Strike did not feel equal to telling her all about Hazel Furley now. The interview felt a long time ago, he was exhausted and still felt unreasonably antagonistic.
“Nothing new,” he said. “Nothing important.”
“So why did you take these pills?”
“I thought they might be birth control… maybe she was up to something her sister didn’t know about.”
“Oh,” said Robin. “So they really are nothing.”
She tossed them into the bin.
Ego made Strike go on: ego, pure and simple.
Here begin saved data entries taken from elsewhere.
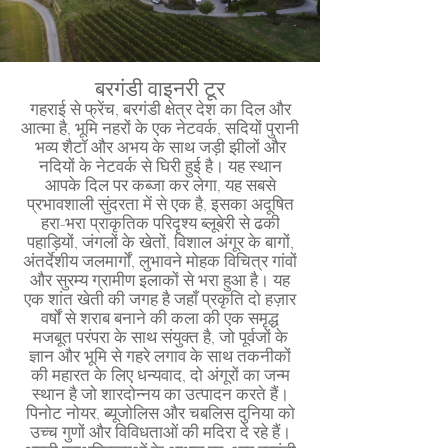
बरगंडी वाइनरी टूर
गहराई से फ्रेंच, बरगंडी क्षेत्र देश का दिल और
आत्मा है, भूमि नहरों के एक नेटवर्क, सदियों पुरानी
भव्य शैटॉ और अभय के साथ जड़ी झीलों और
नदियों के नेटवर्क से घिरी हुई है। यह स्थान
आपके दिल पर कब्जा कर लेगा, यह सबसे
प्रभावशाली सुंदरता में से एक है, इसका अदूषित
हरा-भरा प्राकृतिक परिदृश्य ब्लूबेरी से ढकी
पहाड़ियों, जंगलों के खेतों, विशाल अंगूर के बागों,
अंतर्देशीय जलमार्गों, लुभावने मोहक विचित्र गांवों
और सुरम्य ग्रामीण इलाकों से भरा हुआ है। यह
एक शांत खेती की जगह है जहाँ प्रकृति दो हज़ार
वर्षों से शराब बनाने की कला की एक समृद्ध
मजबूत परंपरा के साथ संयुक्त है, जो पूर्वजों के
ज्ञान और भूमि से गहरे लगाव के साथ तकनीकों
की महारत के लिए धन्यवाद, दो अंगूरों का जन्म
स्थान है जो शारदोन्नय का उत्पादन करते हैं।
पिनोट नोयर, ब्यूजोलिस और चबलिस दुनिया को
उच्च गुणों और विविधताओं की मदिरा दे रहे हैं।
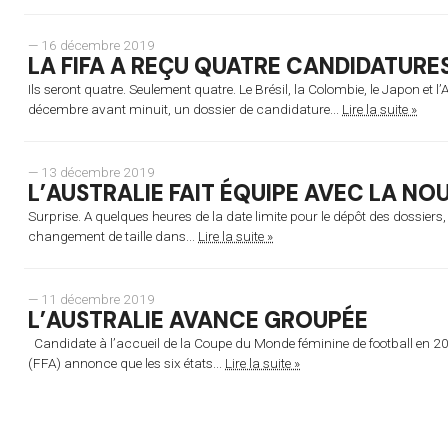
— 16 décembre 2019
LA FIFA A REÇU QUATRE CANDIDATURE
Ils seront quatre. Seulement quatre. Le Brésil, la Colombie, le Japon et 
décembre avant minuit, un dossier de candidature...
Lire la suite »
— 13 décembre 2019
L’AUSTRALIE FAIT ÉQUIPE AVEC LA N
Surprise. A quelques heures de la date limite pour le dépôt des dossiers
changement de taille dans...
Lire la suite »
— 11 décembre 2019
L’AUSTRALIE AVANCE GROUPÉE
Candidate à l’accueil de la Coupe du Monde féminine de football en 202
(FFA) annonce que les six états...
Lire la suite »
She had found a good lead and he had nothing except a vague idea about the Accutane.
“And I found a ticket,” he said.
“A what?”
“Like a coat check ticket.”
Robin waited expectantly.
“Number eighteen,” said Strike.
Robin waited for a further explanation, but none came. Strike yawned and conceded defeat.
“I’ll see you later. Keep me posted on what you’re up to and where you are.”
He let himself into his office, closed the door, sat down at his desk and slumped backwards in his chair. He had done all he could to stop her getting back on the street. Now, he wanted nothing more than to hear her leave.
40
… love is like a gun
And in the hands of someone like you
I think it’d kill.
Blue ?yster Cult, “Searchin’ for Celine”
Robin was a decade younger than Strike. She had arrived in his office as a temporary secretary, unsought and unwelcome, at the lowest point of his professional life. He had only meant to keep her on for a week, and that because he had almost knocked her to her death down the metal stairs when she arrived, and he felt he owed her. Somehow she had persuaded him to let her stay, firstly for an extra week, then for a month and, finally, forever. She had helped him claw his way out of near insolvency, worked to make his business successful, learned on the job and now asked nothing more than to be allowed to stand beside him while that business crumbled again, and to fight for its survival.
Everyone liked Robin. He liked Robin. How could he fail to like her, after everything they had been through together? However, from the very first he had told himself: this far and no further. A distance must be maintained. Barriers must remain in place.
She had entered his life on the very day that he had split from Charlotte for good, after sixteen years of an on-off relationship that he still could not say had been more pleasurable than painful. Robin’s helpfulness, her solicitousness, her fascination with what he did, her admiration for him personally (if he was going to be honest with himself, he should do it thoroughly) had been balm to those wounds that Charlotte had inflicted, those internal injuries that had long outlasted her parting gifts of a black eye and lacerations.